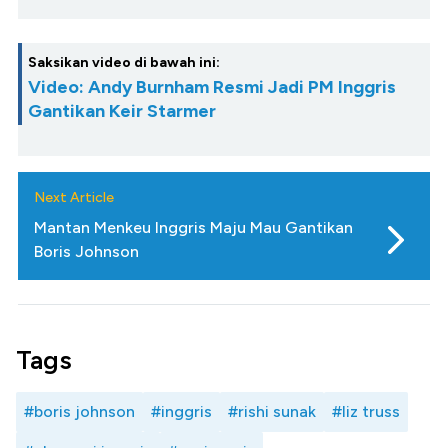
Saksikan video di bawah ini:
Video: Andy Burnham Resmi Jadi PM Inggris
Gantikan Keir Starmer
Next Article
Mantan Menkeu Inggris Maju Mau Gantikan
Boris Johnson
Tags
#boris johnson
#inggris
#rishi sunak
#liz truss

-=-=-

[WHAT TO DO]
Check every line of the listing above for the string "Gantikan", and give the number of lines that have it, nothing more.

[REPLY TO THE TASK]
2